Since the Klein-Gordon equation is Lorentz-invariant, one can find the form of the Bessel beam in the moving reference frame by substituting the Lorentz transformation into Eq. (9). Then, the scalar wave function in the moving frame becomes $\psi'(\mathbf r',t')=\psi[\mathbf r(\mathbf r',t'),t(\mathbf r',t')]$.

The authors do not say anything about the wave four-vector.

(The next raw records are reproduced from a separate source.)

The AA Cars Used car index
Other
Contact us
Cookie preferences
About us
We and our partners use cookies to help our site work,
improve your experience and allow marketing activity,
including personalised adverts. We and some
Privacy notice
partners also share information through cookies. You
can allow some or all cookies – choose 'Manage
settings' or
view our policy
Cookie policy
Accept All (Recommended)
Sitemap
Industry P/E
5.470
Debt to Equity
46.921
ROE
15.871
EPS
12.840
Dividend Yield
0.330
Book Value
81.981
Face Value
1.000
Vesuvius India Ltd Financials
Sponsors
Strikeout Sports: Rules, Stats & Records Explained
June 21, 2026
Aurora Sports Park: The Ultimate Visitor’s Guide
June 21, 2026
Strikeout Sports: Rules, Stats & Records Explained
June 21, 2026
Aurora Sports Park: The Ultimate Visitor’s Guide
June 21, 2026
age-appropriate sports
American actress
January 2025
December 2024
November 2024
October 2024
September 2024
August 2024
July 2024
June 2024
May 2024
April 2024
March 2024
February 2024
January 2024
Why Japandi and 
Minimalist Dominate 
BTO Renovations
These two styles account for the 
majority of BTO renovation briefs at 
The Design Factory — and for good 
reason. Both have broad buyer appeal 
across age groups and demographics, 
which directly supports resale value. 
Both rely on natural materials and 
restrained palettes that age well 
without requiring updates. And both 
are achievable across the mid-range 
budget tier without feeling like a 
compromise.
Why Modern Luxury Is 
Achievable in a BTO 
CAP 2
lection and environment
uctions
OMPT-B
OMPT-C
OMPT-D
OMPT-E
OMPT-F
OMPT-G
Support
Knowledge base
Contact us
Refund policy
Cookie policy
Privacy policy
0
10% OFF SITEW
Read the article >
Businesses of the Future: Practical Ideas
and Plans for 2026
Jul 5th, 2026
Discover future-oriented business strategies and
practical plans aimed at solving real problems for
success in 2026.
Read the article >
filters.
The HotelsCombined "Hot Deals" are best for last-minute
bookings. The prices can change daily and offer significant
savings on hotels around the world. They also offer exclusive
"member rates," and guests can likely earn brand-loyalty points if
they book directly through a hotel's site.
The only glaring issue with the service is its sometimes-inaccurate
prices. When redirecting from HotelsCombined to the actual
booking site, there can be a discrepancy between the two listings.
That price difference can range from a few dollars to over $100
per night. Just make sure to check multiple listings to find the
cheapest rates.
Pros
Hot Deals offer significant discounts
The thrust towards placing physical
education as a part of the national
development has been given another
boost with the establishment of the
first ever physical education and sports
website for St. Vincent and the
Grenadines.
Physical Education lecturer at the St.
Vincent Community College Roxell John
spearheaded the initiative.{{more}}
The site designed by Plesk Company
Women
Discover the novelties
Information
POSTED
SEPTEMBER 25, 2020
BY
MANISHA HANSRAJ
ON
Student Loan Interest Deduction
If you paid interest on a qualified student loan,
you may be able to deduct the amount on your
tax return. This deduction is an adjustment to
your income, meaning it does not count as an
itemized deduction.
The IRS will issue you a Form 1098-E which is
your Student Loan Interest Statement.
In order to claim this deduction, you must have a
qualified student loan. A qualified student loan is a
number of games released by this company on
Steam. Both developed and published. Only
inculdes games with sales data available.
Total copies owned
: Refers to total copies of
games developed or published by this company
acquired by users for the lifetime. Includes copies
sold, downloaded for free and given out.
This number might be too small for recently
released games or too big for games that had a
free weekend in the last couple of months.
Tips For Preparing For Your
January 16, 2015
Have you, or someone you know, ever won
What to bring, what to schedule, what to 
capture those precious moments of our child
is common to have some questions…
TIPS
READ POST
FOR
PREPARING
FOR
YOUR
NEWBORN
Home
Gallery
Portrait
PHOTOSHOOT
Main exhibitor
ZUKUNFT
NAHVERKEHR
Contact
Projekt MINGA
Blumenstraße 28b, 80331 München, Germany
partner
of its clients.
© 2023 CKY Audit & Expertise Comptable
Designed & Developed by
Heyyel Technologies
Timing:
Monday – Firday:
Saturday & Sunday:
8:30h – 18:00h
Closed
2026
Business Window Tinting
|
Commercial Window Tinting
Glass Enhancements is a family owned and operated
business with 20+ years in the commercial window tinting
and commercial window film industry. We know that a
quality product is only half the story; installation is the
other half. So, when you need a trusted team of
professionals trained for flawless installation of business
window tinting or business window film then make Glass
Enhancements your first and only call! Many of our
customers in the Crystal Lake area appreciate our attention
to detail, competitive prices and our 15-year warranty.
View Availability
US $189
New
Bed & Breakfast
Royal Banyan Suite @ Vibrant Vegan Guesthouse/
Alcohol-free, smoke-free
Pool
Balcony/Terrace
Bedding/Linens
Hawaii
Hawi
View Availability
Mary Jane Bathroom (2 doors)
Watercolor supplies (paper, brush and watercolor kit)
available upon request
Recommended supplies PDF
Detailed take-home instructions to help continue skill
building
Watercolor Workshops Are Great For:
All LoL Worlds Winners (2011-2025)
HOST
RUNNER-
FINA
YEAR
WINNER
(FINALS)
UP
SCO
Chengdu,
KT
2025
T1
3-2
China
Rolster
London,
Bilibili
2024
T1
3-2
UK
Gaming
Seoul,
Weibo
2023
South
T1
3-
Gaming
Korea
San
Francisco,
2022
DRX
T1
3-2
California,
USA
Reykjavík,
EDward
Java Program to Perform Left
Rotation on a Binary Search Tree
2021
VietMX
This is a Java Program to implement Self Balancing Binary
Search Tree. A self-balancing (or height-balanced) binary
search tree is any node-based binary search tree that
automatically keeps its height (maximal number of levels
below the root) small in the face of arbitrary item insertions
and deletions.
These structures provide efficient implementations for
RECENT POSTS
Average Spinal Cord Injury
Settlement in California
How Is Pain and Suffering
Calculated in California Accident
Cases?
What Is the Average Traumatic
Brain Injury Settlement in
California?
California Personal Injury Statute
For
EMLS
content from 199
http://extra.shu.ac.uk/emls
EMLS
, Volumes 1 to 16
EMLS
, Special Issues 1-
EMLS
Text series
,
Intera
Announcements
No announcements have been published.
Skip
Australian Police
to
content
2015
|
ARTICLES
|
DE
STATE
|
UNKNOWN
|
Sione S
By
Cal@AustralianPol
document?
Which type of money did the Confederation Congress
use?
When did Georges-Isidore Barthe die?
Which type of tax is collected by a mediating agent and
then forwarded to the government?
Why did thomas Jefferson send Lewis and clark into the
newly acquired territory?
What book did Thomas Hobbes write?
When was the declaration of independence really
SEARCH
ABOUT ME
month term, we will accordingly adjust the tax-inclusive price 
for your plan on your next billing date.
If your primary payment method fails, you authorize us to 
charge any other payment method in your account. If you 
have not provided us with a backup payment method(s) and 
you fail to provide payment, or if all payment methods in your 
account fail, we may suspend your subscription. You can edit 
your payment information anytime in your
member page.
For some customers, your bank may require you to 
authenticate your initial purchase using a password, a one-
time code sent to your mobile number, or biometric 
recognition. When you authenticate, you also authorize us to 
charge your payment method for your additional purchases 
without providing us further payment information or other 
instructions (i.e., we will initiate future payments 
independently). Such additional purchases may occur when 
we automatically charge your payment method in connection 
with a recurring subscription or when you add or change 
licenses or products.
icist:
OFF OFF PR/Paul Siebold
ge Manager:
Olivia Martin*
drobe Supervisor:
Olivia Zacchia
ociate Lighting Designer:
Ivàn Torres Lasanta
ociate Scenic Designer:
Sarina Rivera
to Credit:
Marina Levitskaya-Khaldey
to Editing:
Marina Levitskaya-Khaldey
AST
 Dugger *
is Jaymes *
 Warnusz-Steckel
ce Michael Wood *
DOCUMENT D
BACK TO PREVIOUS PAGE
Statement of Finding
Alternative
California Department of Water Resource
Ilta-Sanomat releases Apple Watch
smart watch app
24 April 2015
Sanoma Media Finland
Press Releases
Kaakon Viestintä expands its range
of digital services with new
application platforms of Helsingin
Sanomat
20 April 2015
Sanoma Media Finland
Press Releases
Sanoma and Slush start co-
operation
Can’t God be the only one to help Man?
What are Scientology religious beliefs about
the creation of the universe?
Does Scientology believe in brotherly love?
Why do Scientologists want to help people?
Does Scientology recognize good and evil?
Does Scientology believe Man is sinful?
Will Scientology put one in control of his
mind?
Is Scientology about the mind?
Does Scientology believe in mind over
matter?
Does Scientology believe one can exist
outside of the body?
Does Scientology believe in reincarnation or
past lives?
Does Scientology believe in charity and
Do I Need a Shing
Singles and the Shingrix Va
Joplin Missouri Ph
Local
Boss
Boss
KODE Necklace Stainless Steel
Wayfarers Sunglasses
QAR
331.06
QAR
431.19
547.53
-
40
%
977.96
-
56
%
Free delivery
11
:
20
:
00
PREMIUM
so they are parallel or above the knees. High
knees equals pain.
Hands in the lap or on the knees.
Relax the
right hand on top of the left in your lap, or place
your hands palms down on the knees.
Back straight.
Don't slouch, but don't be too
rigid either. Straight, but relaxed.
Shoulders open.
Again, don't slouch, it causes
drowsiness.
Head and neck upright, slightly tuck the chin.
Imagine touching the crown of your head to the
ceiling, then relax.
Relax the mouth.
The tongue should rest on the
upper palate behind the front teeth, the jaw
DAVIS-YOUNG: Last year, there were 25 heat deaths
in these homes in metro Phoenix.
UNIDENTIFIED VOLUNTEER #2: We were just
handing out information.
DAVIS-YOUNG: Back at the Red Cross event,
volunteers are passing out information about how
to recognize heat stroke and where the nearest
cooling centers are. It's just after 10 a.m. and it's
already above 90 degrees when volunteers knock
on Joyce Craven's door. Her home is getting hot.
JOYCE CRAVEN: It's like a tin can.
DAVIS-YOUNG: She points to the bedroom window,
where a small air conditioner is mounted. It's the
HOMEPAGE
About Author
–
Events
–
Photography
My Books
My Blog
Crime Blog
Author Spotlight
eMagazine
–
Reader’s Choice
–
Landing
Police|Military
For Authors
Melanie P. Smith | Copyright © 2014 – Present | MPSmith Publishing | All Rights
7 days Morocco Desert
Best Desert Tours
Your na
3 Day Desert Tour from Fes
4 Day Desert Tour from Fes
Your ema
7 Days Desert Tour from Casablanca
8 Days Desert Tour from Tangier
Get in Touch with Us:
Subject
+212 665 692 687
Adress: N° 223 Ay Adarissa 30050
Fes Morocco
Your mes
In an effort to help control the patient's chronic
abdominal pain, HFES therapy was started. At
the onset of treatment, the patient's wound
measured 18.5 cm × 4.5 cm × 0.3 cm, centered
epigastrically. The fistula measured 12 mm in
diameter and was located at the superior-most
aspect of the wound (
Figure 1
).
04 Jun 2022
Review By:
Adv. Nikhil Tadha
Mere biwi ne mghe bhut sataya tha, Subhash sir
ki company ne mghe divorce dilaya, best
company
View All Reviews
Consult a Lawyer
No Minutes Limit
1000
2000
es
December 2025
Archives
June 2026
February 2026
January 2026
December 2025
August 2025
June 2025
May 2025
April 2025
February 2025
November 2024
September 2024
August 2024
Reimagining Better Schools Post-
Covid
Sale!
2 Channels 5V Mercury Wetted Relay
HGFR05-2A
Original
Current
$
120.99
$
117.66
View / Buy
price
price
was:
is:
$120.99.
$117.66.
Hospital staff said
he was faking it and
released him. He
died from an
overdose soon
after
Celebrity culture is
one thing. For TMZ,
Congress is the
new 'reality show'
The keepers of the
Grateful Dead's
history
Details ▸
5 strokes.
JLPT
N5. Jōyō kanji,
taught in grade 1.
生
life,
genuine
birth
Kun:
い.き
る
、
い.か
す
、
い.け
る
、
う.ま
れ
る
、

As you have discussed, the mode functions of a scalar field should give the same value at the same point irrespective of how the coordinates are defined. For simplicity, let us consider the plane wave solutions, $\psi(x^\mu)=C\exp (ik_\mu x^\mu)$, in frame $S$, and a boost $\Lambda^{\mu'}_{~~\nu}$ to another frame $S'$. The coordinates are transformed as $x^{\mu'}=\Lambda^{\mu'}_{~~\nu} x^\nu$, and the mode functions are transformed into $\psi'(x^{\mu'})$. Since $\psi'(x^{\mu'})=\psi(x^\mu)$, we should transform the wave four-vector at the same time---i.e., $k_{\mu'}=\Lambda_{\mu'}^{~~\nu}k_\nu$, such that $\exp (ik_\mu x^\mu) \rightarrow \exp (ik_{\mu'} x^{\mu'})=\exp (ik_{\mu} x^\mu)$. The normalization constant $C$ is proportional to $k^{-1/2}_0$, so it should be altered, as well.

I think the above transformation of the mode functions does not depend on the explicit form of the functions, though after substituting the new coordinates and wave four-vector, the form may be altered.

 

[Ibix]

So, by "mode functions" you mean the modes of a transmission line? If not, please say what you do mean.